Error creating new authz :: Policy forbids issuing for name - on Linode droplet


#1

I’m trying to get a cert for li505-108.members.linode.com
also www.li505-108.members.linode.com and ftp.li505-108.members.linode.com if possible

My domain is: li505-108.members.linode.com

I ran this command: sudo -H ./letsencrypt-auto certonly --standalone -d li505-108.members.linode.com

It produced this output: Saving debug log to /var/log/letsencrypt/letsencrypt.log
Plugins selected: Authenticator standalone, Installer None
Obtaining a new certificate
An unexpected error occurred:
Error creating new authz :: Policy forbids issuing for name
Please see the logfiles in /var/log/letsencrypt for more details.

My web server is (include version): Linode droplet

The operating system my web server runs on is (include version): CentOs7

My hosting provider, if applicable, is: Linode

I can login to a root shell on my machine (yes or no, or I don’t know): yes

I’m using a control panel to manage my site (no, or provide the name and version of the control panel): I have Plesk Onyx installed, but can’t use the LetsEncrypt module to do this because of policy restrictions. Linode support suggested I could use LetsEncrypt directly.


#2

Most likely is that you can’t issue certs for “linode.com”.
Try using an FQDN from a domain you actually own.


#3

It seems Linode is blocked by Let’s Encrypt itself.

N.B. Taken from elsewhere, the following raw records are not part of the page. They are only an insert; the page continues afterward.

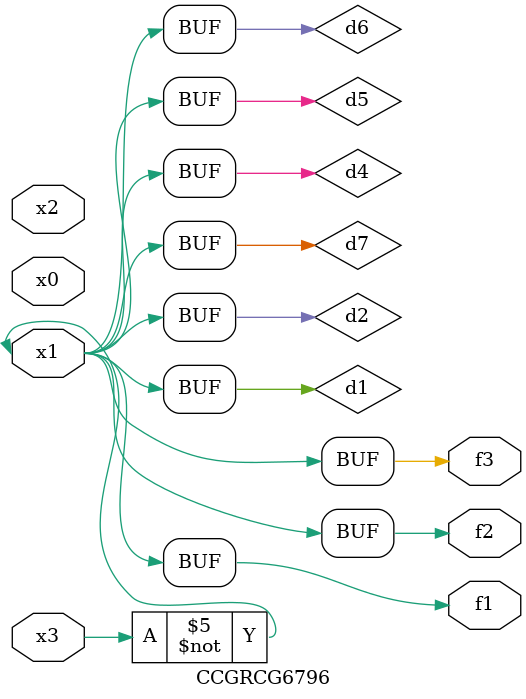
<source format=v>
module CCGRCG6796(
	input x0, x1, x2, x3,
	output f1, f2, f3
);

	wire d1, d2, d3, d4, d5, d6, d7;

	not (d1, x3);
	buf (d2, x1);
	xnor (d3, d1, d2);
	nor (d4, d1);
	buf (d5, d1, d2);
	buf (d6, d4, d5);
	nand (d7, d4);
	assign f1 = d6;
	assign f2 = d7;
	assign f3 = d6;
endmodule

</source>
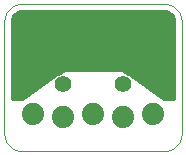
<source format=gbl>
G75*
%MOIN*%
%OFA0B0*%
%FSLAX24Y24*%
%IPPOS*%
%LPD*%
%AMOC8*
5,1,8,0,0,1.08239X$1,22.5*
%
%ADD10C,0.0000*%
%ADD11C,0.0551*%
%ADD12C,0.0740*%
%ADD13C,0.0157*%
%ADD14C,0.0277*%
D10*
X000679Y000733D02*
X000679Y004473D01*
X000678Y004473D02*
X000680Y004519D01*
X000685Y004565D01*
X000694Y004611D01*
X000707Y004656D01*
X000723Y004699D01*
X000742Y004741D01*
X000765Y004782D01*
X000791Y004820D01*
X000820Y004857D01*
X000851Y004891D01*
X000885Y004922D01*
X000922Y004951D01*
X000960Y004977D01*
X001001Y005000D01*
X001043Y005019D01*
X001086Y005035D01*
X001131Y005048D01*
X001177Y005057D01*
X001223Y005062D01*
X001269Y005064D01*
X005994Y005064D01*
X006040Y005062D01*
X006086Y005057D01*
X006132Y005048D01*
X006177Y005035D01*
X006220Y005019D01*
X006262Y005000D01*
X006303Y004977D01*
X006341Y004951D01*
X006378Y004922D01*
X006412Y004891D01*
X006443Y004857D01*
X006472Y004820D01*
X006498Y004782D01*
X006521Y004741D01*
X006540Y004699D01*
X006556Y004656D01*
X006569Y004611D01*
X006578Y004565D01*
X006583Y004519D01*
X006585Y004473D01*
X006584Y004473D02*
X006584Y000733D01*
X006585Y000733D02*
X006583Y000687D01*
X006578Y000641D01*
X006569Y000595D01*
X006556Y000550D01*
X006540Y000507D01*
X006521Y000465D01*
X006498Y000424D01*
X006472Y000386D01*
X006443Y000349D01*
X006412Y000315D01*
X006378Y000284D01*
X006341Y000255D01*
X006303Y000229D01*
X006262Y000206D01*
X006220Y000187D01*
X006177Y000171D01*
X006132Y000158D01*
X006086Y000149D01*
X006040Y000144D01*
X005994Y000142D01*
X005994Y000143D02*
X001269Y000143D01*
X001269Y000142D02*
X001223Y000144D01*
X001177Y000149D01*
X001131Y000158D01*
X001086Y000171D01*
X001043Y000187D01*
X001001Y000206D01*
X000960Y000229D01*
X000922Y000255D01*
X000885Y000284D01*
X000851Y000315D01*
X000820Y000349D01*
X000791Y000386D01*
X000765Y000424D01*
X000742Y000465D01*
X000723Y000507D01*
X000707Y000550D01*
X000694Y000595D01*
X000685Y000641D01*
X000680Y000687D01*
X000678Y000733D01*
D11*
X002631Y002387D03*
X004631Y002387D03*
D12*
X003631Y001374D03*
X004631Y001274D03*
X005631Y001374D03*
X002631Y001274D03*
X001631Y001374D03*
D13*
X001269Y001914D02*
X000954Y001908D01*
X000954Y004473D01*
X000960Y004535D01*
X001007Y004648D01*
X001094Y004735D01*
X001208Y004782D01*
X001269Y004788D01*
X005994Y004788D01*
X006055Y004782D01*
X006169Y004735D01*
X006256Y004648D01*
X006303Y004535D01*
X006309Y004473D01*
X006309Y001908D01*
X005994Y001914D01*
X004930Y002674D01*
X004866Y002738D01*
X004805Y002763D01*
X004616Y002898D01*
X002647Y002898D01*
X002458Y002763D01*
X002397Y002738D01*
X002333Y002674D01*
X001269Y001914D01*
X001409Y002014D02*
X000954Y002014D01*
X000954Y002170D02*
X001628Y002170D01*
X001846Y002326D02*
X000954Y002326D01*
X000954Y002482D02*
X002065Y002482D01*
X002283Y002638D02*
X000954Y002638D01*
X000954Y002794D02*
X002501Y002794D01*
X000954Y002950D02*
X006309Y002950D01*
X006309Y002794D02*
X004762Y002794D01*
X004980Y002638D02*
X006309Y002638D01*
X006309Y002482D02*
X005198Y002482D01*
X005417Y002326D02*
X006309Y002326D01*
X006309Y002170D02*
X005635Y002170D01*
X005854Y002014D02*
X006309Y002014D01*
X006309Y003106D02*
X000954Y003106D01*
X000954Y003262D02*
X006309Y003262D01*
X006309Y003418D02*
X000954Y003418D01*
X000954Y003574D02*
X006309Y003574D01*
X006309Y003730D02*
X000954Y003730D01*
X000954Y003886D02*
X006309Y003886D01*
X006309Y004042D02*
X000954Y004042D01*
X000954Y004198D02*
X006309Y004198D01*
X006309Y004354D02*
X000954Y004354D01*
X000958Y004510D02*
X006305Y004510D01*
X006238Y004666D02*
X001025Y004666D01*
D14*
X002647Y004670D03*
X003041Y004670D03*
X003238Y004276D03*
X003238Y003883D03*
X003238Y003489D03*
X003041Y003095D03*
X002647Y003095D03*
X004025Y003489D03*
X004025Y003883D03*
X004025Y004276D03*
X004222Y004670D03*
X004616Y004670D03*
X004616Y003095D03*
X004222Y003095D03*
M02*

</source>
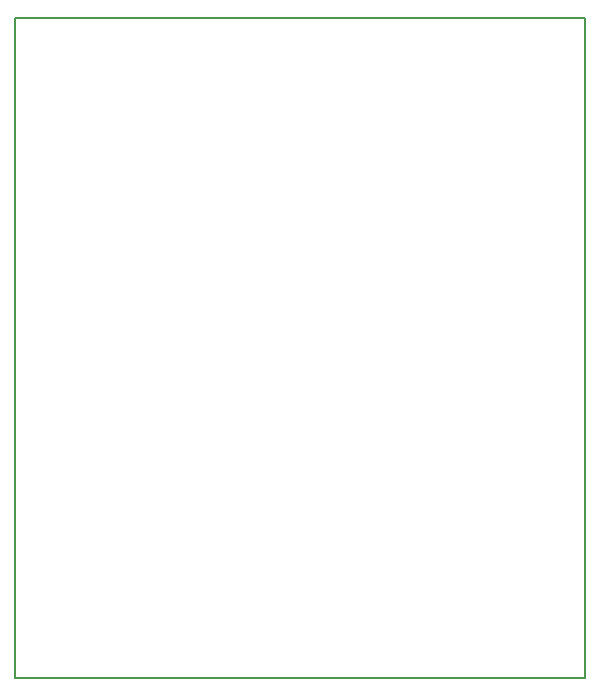
<source format=gm1>
G04 #@! TF.FileFunction,Profile,NP*
%FSLAX46Y46*%
G04 Gerber Fmt 4.6, Leading zero omitted, Abs format (unit mm)*
G04 Created by KiCad (PCBNEW 4.0.5+dfsg1-4) date Thu Jun  7 11:31:42 2018*
%MOMM*%
%LPD*%
G01*
G04 APERTURE LIST*
%ADD10C,0.100000*%
%ADD11C,0.150000*%
G04 APERTURE END LIST*
D10*
D11*
X137160000Y-111760000D02*
X137160000Y-55880000D01*
X185420000Y-111760000D02*
X137160000Y-111760000D01*
X185420000Y-55880000D02*
X185420000Y-111760000D01*
X137160000Y-55880000D02*
X185420000Y-55880000D01*
M02*

</source>
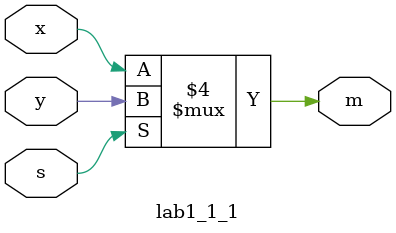
<source format=v>
`timescale 1ns / 1ps


module lab1_1_1(x,y,s,m);
    output  m;
    input  x,y;
    input s;
    reg  m;
    
    always @(x or y or s)
     if (s == 1'b0)
        m = x;
     else
        m = y;
endmodule

</source>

See: Linode policy forbids issuing for name

Unfortunately, @cpu doesn’t mention WHY this policy is in place. Obviously, Let’s Encrypt has all the right to not tell us, but I’m interested why it is blocked. Is it possible for domain name owners to ask for this blockade? Is it something Let’s Encrypt did on its own? There are no CAA records responsible for this blockade…


#4

Hi,

The linode.com is being blocked for issuing certificates for ips.

Please use your own domain name instead to obtain a free certificate.

Thank you


#5

Either of these is possible separately from CAA (since Let’s Encrypt also maintains its own list of “high-risk domain names”). When either of these has happened, the domain owner will then have to contact Let’s Encrypt’s security address to have the block removed (and in either case, it wouldn’t be removed or modified without the domain owner’s request).


#6

This topic was automatically closed 30 days after the last reply. New replies are no longer allowed.